* **Written request 1**: According to the review of "This is Not a Film," how many years was Jafar Panahi forbidden from making films?

* **Given text**:
Posted in: Blu-ray, by Sean Axmaker, Contributors, DVD, Film Reviews

Videodrone: ‘This is Not a Film’ and disc debuts from Lang and Dwan

This is Not a Film (Palisades Tartan) is one of the bravest films of recent memory. While Iranian filmmaker Jafar Panahi was under house arrest awaiting appeal — he had been prosecuted for “assembly and colluding with the intention to commit crimes against the country’s national security and propaganda against the Islamic Republic” and sentenced to six years in prison and forbidden from making films for 20 years — he used a friend’s video camera and his own camera phone to make this production.

This is not a conventional film by any means. It’s something between a diary of his house arrest, a video sketchbook for a film he’s unable to make, and a cinematic essay on his position as an artist denied the right to make art and a citizen suppressed by a government who doesn’t like what he says about his country. It’s also a lively engagement with the creative impulse where, like most every film in Panahi’s career, the border between fiction and non-fiction is indistinct.

There’s a tremendous power under the simple-looking surface. Panahi is on camera for the entire film, which was shot by friend and collaborator Mojtaba Mirtahmasb, talking with friends on the phone about his legal situation, addressing the audience to discuss the film he’d like to make but can’t, looking back on his previous films (which he pops into a DVD player) to discuss the nature of filmmaking. But as he sketches out ideas for a film he’s unable to make, the frustration breaks through: telling a film is not making a film. And he clearly is not making a film because, of course, he’s forbidden to. Therefore this is not a film.

Saved entries

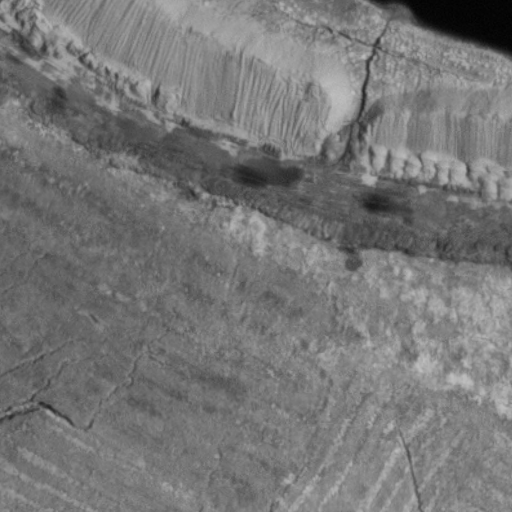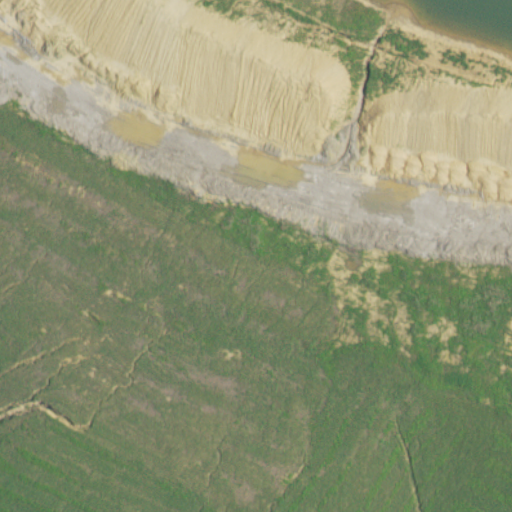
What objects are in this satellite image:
quarry: (297, 149)
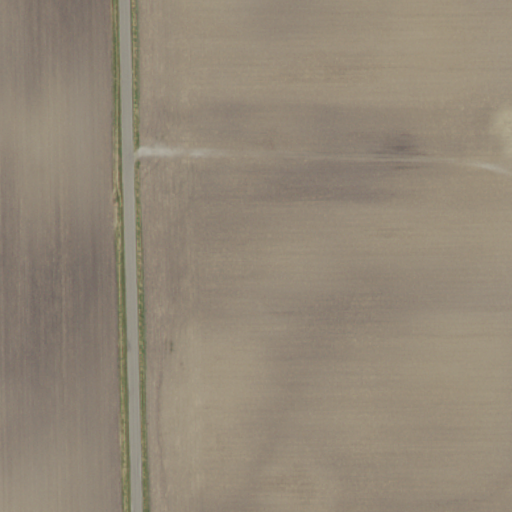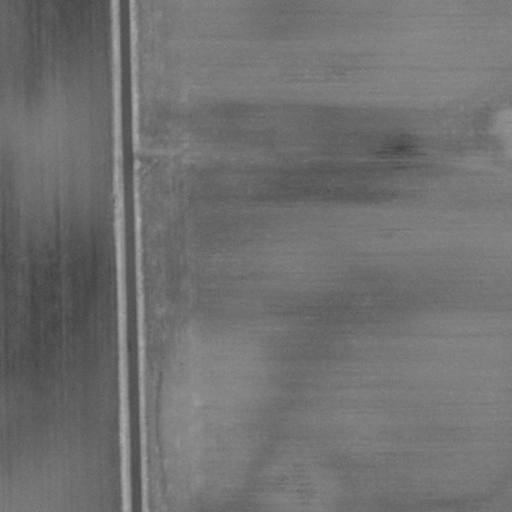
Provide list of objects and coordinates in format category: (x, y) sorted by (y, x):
crop: (326, 254)
road: (128, 255)
crop: (58, 260)
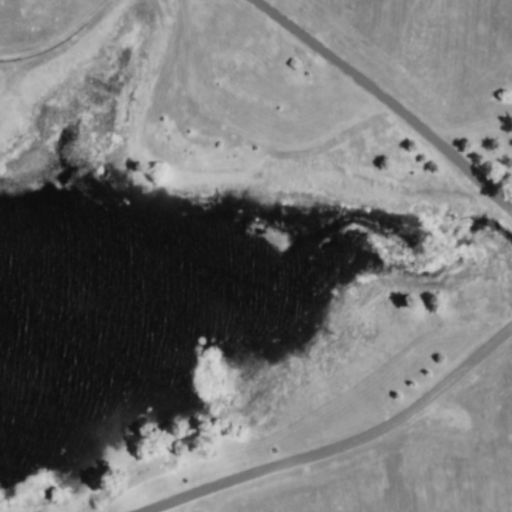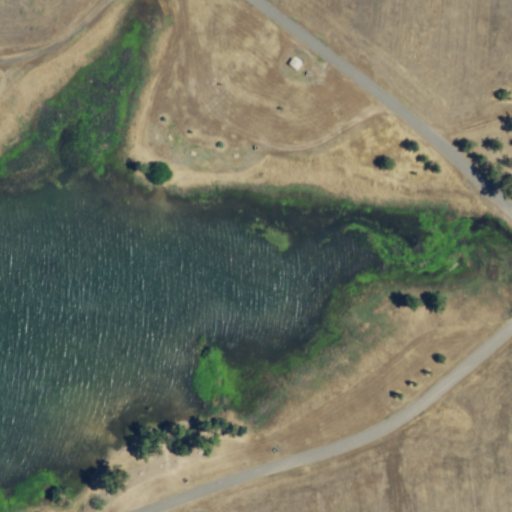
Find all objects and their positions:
road: (510, 319)
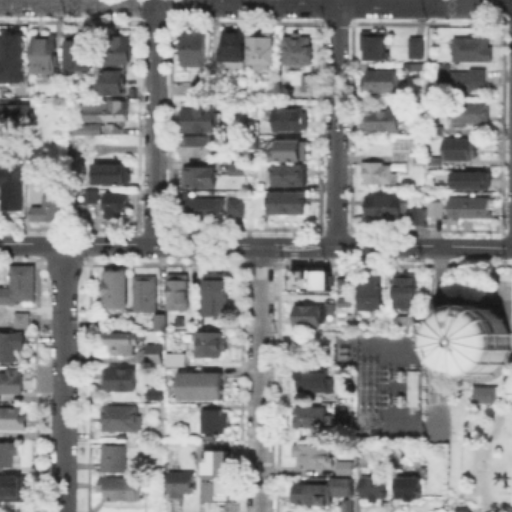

* **Written request 2**: Count the lines of the records above that contain the string "objects", treating uppercase and lowercase as different, and give only the number.

* **Finished answer 1**: 20 years.

* **Finished answer 2**: 3